【映画感想文】世の中でもの申せる女になることが平凡を捨てることなら
「キャットウーマン(字幕版)」
何者かに変身することが勇気を出すか出さないかということなら、きっとみんな何者かに変身しようとするでしょう。
けれども、世界は物申す人を本当に受け入れてくれるでしょうか。
気が弱くて従順で、あるいは単純で熱しやすくて御しやすくて、理性が働かないような人の方が使い勝手が良いと思われているのではないでしょうか。
平凡であってもそうでなくても、或る女の死は或る女でしかない。それが総理大臣でも、伝記に書かれて世界中に話が広まりでもしなければ、すぐに忘れ去られていくだけです。
人生を謳歌するためのきっかけは、自分が今の現状を変えるか変えないか、変えなくても満足できるかにかかっているのではないでしょうか。

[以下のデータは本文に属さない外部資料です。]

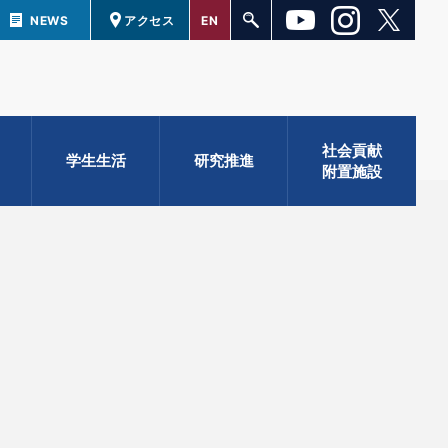
NEWS
アクセス
EN
社会貢献
学生生活
研究推進
附置施設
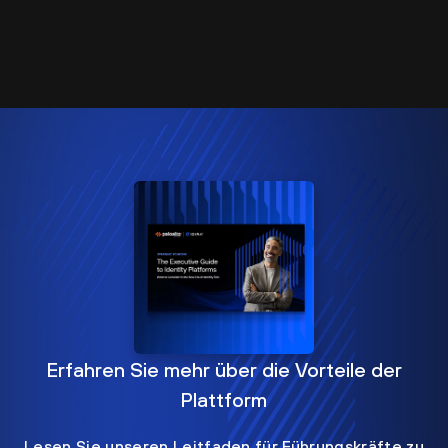
Erfahren Sie mehr über die Vorteile der
Plattform
Lesen Sie unseren Leitfaden für Führungskräfte zu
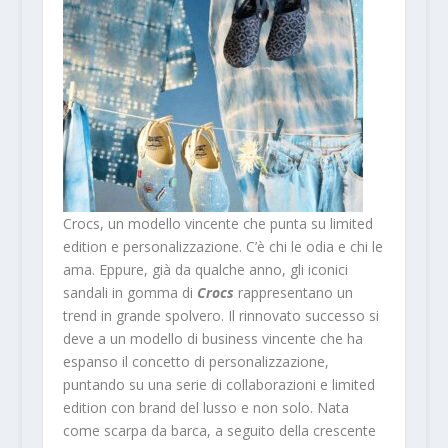
Crocs, un modello vincente che punta su limited
edition e personalizzazione. C’è chi le odia e chi le
ama. Eppure, già da qualche anno, gli iconici
sandali in gomma di
Crocs
rappresentano un
trend in grande spolvero. Il rinnovato successo si
deve a un modello di business vincente che ha
espanso il concetto di personalizzazione,
puntando su una serie di collaborazioni e limited
edition con brand del lusso e non solo. Nata
come scarpa da barca, a seguito della crescente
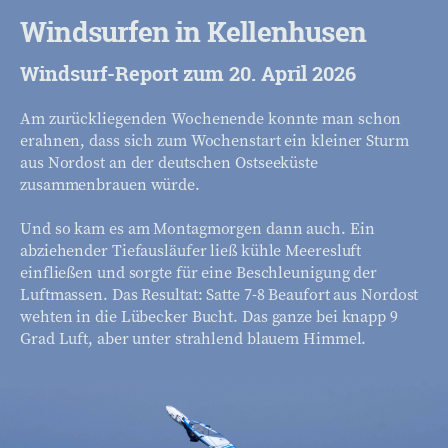
Windsurfen in Kellenhusen
Windsurf-Report zum 20. April 2026
Am zurückliegenden Wochenende konnte man schon
erahnen, dass sich zum Wochenstart ein kleiner Sturm
aus Nordost an der deutschen Ostseeküste
zusammenbrauen würde.
Und so kam es am Montagmorgen dann auch. Ein
abziehender Tiefausläufer ließ kühle Meeresluft
einfließen und sorgte für eine Beschleunigung der
Luftmassen. Das Resultat: Satte 7-8 Beaufort aus Nordost
wehten in die Lübecker Bucht. Das ganze bei knapp 9
Grad Luft, aber unter strahlend blauem Himmel.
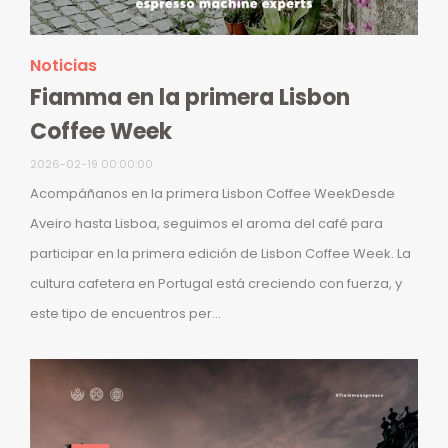
Noticias
Fiamma en la primera Lisbon
Coffee Week
2026-02-19 00:00:00
Acompáñanos en la primera Lisbon Coffee WeekDesde
Aveiro hasta Lisboa, seguimos el aroma del café para
participar en la primera edición de Lisbon Coffee Week. La
cultura cafetera en Portugal está creciendo con fuerza, y
este tipo de encuentros per...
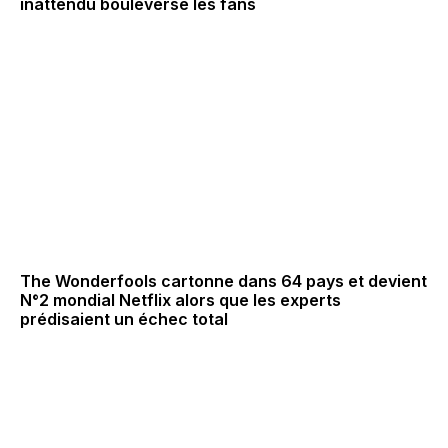
inattendu bouleverse les fans
The Wonderfools cartonne dans 64 pays et devient
N°2 mondial Netflix alors que les experts
prédisaient un échec total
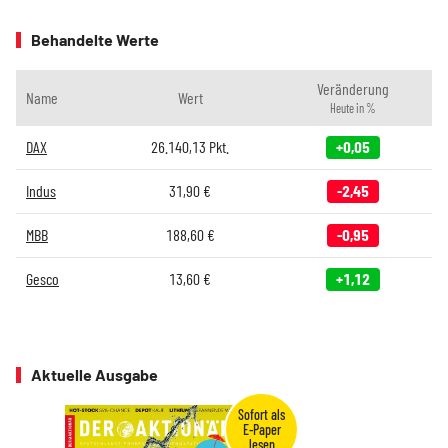
Behandelte Werte
Veränderung
Name
Wert
Heute in %
DAX
26.140,13
Pkt.
+0,05
Indus
31,90
€
-2,45
MBB
188,60
€
-0,95
Gesco
13,60
€
+1,12
Aktuelle Ausgabe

キャットウーマンの前半の大部分が彼女の職場とその生活圏の話に終始しています。序盤はなぜ彼女がキャットウーマンにならなければならなかったのか、臆病な女が自分の中で変革を待っていたというそのきっかけの人物像がずっと語られています。
そして、彼女はキャットウーマンになるのです。満たされない欲望は、平凡な女の中にあるものでしょうか。何をもって平凡とするのかは人それぞれです。代議士だって、この映画に共感する人はいるでしょう。たとえ、貧乏人でも泥棒にはなりたくないと思う人もいるでしょう。
結局のところ、映画はファンタジーなので、共感するのは前半部分のなぜ人は変身願望を持つのかという理由付けになるのです。
それは、頑張っても報われないから。人生は不公平だから。
本当にキャットウーマンにはなれなくていいけれど、この映画に共感する程度には欲望を持って生きても良いかなと思います。泥棒にはならなくても、変身願望は持っていていいのです。